DOCUMENT EXCERPT —
She/he has not tried to mate with my hand, I have left it still to see if there's another reaction, and the only thing she does is stop pecking it, walks away while cooing and them comes back to peck a little more. I will try to put the mirror again tomorrow and see what happens, I just hope it doesn't stress her even more. Thanks again!


----------



## cwebster (Dec 11, 2010)

JennyM, Phoebe acted like that off and on for weeks and it never hurt her. Would try giving her the ,mirror back. She won't be hurt by any stress hormones. Pigeons just are feisty sometimes. Agree that she is imprinted on you and it would be certain death for her if you release her. Would get her a nice indoor cage and let her out a few hours per day. She can't hurt you with her pecking, unlike a macaw or bird with a serious beak. Her mood will shift soon. Pigeons are moody creatures sometimes. Just be careful never to pet her back as that encourages the bird to think you want to mate. We had Phoebe an adult feral for eight years. We had to discourage breeding and she could not have a mate on the advice if the avian specialist, because Phoebe had internal egg laying problems early on. She went through phases where she would bite my significant other. He would grab her beak gently and it became play. We hung toys with bells on the printer by our desktop computer and she would come out for hours on our shoulders and just play and we would sing to her. We just redirected her aggression by calling her attention to her toys and she would comically attack the toys. Just redirect her aggression so it is play. She also liked to grab old feathers we would hold out to her, or grab and bite straw toys. She then would paste herself in breeding position with her wings spread out like climb on me, which we would not encourage, that is, we would not touch her when she did that. Are you sure you have a female and not a male? She also would run around the room as she had old injuries to her wings. We would chase her but would not touch her because touching her was saying we wanted to mate as apparently males chase the females. Pigeons have some strange but comical antics. Their behavior changes though if you are consistent and redirect them. You are her flock. She obviously loves you a lot.


----------



## Marina B (May 5, 2011)

Another option will be to find someone with a aviary to adopt him. But what's going to happen if the pigeon does not adapt to other pigeons? 

Have you read the thread about the tame pigeon that was found and started biting the new owner's face. And he think that's why the bird was just released, cause of the aggressiveness. So if you release the bird and he ends up in the wrong person's hands, just imagine what will happen.


----------



## cwebster (Dec 11, 2010)

Please get her a cage and see if you can redirect her aggression. Phoebe was sometimes aggressive but was the love of our lives and the aggression disappeared after a while. You may have a male rather than a female. Still people here have male pet pigeons and they say they are the best because youndontbhave to worry about eggs or reproduction issues.

EXTRACTED MATERIAL —
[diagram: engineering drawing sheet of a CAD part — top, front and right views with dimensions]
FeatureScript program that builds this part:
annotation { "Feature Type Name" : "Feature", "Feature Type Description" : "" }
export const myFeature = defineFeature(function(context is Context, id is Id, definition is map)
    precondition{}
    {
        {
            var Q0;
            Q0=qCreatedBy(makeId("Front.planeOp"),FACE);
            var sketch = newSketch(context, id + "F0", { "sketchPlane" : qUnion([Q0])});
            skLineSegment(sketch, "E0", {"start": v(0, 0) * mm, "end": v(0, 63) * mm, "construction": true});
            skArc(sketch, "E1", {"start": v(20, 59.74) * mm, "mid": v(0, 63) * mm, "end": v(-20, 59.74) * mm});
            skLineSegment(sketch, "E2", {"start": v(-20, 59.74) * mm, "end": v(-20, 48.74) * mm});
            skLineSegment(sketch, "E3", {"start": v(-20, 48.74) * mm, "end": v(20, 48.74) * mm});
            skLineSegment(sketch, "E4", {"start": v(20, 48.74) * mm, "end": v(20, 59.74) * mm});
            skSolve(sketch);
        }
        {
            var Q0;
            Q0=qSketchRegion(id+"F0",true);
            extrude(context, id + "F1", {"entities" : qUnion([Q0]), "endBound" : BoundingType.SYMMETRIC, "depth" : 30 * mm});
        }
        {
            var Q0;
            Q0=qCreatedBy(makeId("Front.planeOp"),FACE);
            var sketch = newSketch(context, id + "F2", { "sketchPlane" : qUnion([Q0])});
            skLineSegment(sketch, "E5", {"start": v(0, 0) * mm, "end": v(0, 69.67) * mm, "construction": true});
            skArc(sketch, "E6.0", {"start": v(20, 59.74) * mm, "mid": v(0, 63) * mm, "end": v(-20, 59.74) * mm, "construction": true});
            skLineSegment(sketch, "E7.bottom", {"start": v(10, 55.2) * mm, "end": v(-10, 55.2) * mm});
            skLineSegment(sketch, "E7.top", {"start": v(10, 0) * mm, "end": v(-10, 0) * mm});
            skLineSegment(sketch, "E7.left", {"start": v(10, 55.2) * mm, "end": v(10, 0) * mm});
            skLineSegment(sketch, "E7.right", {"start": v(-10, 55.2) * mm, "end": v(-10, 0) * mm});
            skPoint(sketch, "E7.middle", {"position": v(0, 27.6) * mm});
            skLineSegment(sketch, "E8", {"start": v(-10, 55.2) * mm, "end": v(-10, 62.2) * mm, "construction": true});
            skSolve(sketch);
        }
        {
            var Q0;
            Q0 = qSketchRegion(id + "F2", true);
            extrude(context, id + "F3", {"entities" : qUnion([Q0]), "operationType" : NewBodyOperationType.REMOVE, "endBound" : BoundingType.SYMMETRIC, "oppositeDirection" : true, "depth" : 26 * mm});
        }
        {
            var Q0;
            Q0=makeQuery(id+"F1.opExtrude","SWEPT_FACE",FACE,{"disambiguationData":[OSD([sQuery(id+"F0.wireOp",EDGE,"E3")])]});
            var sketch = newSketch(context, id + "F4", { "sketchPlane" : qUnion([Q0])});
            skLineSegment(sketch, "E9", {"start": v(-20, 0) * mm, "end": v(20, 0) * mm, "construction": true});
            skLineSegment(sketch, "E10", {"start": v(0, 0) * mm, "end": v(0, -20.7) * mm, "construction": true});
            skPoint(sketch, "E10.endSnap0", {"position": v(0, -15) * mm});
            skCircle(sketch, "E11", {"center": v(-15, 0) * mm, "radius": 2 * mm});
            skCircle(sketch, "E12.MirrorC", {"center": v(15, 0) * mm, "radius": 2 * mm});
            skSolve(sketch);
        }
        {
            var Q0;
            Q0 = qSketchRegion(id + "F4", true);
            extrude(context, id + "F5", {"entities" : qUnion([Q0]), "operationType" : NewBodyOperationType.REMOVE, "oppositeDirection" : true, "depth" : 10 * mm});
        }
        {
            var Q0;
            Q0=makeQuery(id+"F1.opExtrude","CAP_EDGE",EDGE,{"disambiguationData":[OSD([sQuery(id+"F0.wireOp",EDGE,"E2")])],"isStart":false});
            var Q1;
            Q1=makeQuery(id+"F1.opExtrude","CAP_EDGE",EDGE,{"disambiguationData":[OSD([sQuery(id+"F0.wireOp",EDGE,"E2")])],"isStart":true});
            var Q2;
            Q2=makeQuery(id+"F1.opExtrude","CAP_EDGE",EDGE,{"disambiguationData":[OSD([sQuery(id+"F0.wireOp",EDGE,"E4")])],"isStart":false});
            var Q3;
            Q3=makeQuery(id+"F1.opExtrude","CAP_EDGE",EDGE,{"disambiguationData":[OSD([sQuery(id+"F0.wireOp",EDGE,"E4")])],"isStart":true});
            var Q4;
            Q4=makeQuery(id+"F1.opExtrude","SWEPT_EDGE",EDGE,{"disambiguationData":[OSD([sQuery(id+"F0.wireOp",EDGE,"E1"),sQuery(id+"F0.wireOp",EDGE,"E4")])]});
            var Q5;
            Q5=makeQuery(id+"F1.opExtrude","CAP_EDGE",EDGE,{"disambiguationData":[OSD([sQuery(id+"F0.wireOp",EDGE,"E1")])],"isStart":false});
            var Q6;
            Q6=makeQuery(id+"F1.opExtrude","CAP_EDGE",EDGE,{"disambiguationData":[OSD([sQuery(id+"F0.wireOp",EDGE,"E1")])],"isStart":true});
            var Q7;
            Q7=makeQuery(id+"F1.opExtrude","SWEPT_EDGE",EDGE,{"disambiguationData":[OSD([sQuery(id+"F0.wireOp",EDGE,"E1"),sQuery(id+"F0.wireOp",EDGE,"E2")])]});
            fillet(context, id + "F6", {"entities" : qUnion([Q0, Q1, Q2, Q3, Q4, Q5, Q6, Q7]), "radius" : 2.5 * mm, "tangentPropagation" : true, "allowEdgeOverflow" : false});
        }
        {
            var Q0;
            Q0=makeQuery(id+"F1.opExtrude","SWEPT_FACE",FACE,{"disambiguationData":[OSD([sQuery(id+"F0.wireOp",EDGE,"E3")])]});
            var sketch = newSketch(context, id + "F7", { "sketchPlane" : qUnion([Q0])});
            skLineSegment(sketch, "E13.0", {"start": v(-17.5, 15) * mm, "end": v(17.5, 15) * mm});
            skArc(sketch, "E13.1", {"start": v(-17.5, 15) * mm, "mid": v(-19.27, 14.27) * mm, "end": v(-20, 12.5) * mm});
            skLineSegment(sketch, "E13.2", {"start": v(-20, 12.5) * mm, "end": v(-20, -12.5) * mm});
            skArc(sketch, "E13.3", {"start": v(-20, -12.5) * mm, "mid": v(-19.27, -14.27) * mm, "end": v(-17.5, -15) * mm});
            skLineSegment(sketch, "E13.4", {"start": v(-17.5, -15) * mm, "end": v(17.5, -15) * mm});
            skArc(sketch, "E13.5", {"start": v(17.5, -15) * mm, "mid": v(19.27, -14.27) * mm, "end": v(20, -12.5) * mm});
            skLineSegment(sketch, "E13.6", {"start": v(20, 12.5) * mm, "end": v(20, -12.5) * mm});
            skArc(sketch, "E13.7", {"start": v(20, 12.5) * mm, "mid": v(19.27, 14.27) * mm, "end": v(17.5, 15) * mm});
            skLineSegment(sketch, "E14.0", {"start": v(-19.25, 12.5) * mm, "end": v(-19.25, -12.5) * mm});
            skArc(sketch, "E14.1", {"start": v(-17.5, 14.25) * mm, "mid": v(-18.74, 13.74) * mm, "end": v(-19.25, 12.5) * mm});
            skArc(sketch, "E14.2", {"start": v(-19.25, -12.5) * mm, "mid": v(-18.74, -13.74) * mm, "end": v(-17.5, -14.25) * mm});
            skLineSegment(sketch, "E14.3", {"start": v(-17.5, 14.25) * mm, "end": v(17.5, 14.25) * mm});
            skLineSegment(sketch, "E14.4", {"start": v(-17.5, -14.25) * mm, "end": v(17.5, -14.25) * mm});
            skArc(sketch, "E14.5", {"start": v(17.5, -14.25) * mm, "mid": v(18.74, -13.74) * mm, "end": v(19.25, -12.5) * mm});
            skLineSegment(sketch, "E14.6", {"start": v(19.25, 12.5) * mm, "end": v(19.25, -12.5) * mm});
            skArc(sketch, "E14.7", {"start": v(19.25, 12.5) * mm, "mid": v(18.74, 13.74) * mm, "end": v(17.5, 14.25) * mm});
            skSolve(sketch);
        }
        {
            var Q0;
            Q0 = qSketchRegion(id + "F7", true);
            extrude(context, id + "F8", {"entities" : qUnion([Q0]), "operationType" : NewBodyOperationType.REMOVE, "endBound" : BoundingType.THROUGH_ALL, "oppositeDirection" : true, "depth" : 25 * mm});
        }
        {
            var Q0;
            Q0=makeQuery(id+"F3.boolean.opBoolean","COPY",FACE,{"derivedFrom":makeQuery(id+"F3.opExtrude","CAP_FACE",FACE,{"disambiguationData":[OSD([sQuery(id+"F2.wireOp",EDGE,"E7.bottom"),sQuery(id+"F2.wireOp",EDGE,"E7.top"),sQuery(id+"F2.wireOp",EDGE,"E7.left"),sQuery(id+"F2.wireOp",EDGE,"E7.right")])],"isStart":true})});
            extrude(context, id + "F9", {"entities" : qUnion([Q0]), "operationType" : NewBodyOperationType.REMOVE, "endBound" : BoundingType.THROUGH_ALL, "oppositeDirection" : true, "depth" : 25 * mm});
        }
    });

TASK LIST —
**A)** In the pigeon forum thread, how long did cwebster's household keep Phoebe?
**B)** Return the passage of the pigeon forum thread that opens with the words containing "Please get her" and closes with "or reproduction issues.".

WRITTEN ANSWERS —
**A)** Eight years.

**B)**
Please get her a cage and see if you can redirect her aggression. Phoebe was sometimes aggressive but was the love of our lives and the aggression disappeared after a while. You may have a male rather than a female. Still people here have male pet pigeons and they say they are the best because youndontbhave to worry about eggs or reproduction issues.